▶ **EXERCISE DESCRIPTION**: Locate every line in the listing that contains the string "Central", and copy each of those lines.
---- RECORD EXTRACTS
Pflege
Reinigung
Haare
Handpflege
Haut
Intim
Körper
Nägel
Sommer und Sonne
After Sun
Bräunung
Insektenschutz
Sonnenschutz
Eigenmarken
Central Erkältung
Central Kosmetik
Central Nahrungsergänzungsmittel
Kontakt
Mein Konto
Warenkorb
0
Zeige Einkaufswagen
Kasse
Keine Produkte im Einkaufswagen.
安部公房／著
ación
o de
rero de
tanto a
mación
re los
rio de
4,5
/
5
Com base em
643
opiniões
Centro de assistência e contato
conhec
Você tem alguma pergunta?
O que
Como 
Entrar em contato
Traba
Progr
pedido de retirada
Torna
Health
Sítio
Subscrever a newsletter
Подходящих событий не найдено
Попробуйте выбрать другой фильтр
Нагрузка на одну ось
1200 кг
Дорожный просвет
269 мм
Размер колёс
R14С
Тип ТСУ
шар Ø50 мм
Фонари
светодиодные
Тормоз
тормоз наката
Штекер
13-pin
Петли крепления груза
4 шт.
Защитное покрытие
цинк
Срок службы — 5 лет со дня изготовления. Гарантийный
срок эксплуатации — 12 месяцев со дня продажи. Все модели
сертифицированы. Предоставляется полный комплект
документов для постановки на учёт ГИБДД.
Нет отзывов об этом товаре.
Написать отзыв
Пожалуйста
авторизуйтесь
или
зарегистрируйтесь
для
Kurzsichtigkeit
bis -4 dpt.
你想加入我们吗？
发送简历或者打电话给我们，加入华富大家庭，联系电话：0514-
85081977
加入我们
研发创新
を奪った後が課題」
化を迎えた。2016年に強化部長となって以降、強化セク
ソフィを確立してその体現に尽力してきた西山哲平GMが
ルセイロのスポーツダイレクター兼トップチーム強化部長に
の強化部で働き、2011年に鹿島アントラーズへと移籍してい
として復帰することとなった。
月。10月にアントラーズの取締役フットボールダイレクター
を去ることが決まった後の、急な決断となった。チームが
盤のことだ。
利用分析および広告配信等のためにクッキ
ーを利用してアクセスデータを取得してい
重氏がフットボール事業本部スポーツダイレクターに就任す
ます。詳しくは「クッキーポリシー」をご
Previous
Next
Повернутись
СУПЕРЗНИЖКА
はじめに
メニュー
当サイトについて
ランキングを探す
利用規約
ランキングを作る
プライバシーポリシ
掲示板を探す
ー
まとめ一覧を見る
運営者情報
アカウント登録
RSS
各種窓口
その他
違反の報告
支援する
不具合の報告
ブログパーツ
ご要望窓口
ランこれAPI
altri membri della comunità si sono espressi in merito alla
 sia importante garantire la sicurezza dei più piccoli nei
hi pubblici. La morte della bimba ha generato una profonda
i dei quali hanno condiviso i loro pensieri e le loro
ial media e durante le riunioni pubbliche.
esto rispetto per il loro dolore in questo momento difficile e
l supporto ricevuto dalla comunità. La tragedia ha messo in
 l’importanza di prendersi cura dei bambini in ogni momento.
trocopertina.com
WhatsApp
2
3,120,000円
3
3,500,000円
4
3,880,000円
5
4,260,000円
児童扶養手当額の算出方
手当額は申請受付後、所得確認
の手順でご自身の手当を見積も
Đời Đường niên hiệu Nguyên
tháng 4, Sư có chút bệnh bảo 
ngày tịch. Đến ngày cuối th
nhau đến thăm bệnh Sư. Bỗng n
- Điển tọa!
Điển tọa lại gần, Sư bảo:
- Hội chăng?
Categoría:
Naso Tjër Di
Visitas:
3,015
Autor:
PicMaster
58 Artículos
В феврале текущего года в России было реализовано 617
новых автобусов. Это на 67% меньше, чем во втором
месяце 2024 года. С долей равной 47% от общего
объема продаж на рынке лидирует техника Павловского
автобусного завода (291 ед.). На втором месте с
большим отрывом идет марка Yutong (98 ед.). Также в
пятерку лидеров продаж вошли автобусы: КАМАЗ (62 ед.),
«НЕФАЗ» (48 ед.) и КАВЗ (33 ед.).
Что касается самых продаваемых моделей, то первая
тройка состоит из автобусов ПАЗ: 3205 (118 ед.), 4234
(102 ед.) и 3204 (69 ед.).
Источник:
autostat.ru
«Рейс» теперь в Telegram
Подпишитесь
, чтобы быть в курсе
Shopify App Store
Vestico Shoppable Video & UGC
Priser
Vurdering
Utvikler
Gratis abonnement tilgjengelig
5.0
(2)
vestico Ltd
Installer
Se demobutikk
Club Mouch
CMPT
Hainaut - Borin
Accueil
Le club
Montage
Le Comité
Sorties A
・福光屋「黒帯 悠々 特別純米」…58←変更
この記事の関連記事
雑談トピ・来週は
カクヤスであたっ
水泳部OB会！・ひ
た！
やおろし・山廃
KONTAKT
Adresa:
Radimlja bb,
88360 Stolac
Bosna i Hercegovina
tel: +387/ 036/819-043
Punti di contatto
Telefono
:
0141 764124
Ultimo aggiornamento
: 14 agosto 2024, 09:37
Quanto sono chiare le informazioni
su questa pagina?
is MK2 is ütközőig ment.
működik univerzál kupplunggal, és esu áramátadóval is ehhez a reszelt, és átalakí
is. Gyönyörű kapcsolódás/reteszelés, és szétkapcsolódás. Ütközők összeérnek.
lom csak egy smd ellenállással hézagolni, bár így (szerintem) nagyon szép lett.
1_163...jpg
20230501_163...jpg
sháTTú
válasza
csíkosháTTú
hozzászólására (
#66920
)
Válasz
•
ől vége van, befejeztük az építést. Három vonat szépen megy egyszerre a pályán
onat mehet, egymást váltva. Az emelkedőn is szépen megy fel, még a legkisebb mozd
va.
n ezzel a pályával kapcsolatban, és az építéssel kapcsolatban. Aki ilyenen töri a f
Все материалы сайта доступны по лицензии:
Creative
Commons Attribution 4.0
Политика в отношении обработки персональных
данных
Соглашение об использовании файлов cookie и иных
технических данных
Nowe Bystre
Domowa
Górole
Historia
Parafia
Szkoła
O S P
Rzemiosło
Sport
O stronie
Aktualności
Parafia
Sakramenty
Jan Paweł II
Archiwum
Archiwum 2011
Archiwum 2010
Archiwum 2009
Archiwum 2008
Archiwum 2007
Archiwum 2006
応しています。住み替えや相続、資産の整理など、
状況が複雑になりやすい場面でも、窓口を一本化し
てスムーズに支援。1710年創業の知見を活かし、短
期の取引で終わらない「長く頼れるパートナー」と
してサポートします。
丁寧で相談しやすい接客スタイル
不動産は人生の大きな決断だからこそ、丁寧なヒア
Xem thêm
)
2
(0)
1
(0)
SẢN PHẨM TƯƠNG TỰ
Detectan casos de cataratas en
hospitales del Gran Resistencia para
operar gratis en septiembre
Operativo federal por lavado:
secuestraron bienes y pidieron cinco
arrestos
--------
▶ **ANSWER TO THE EXERCISE**:
Central Erkältung
Central Kosmetik
Central Nahrungsergänzungsmittel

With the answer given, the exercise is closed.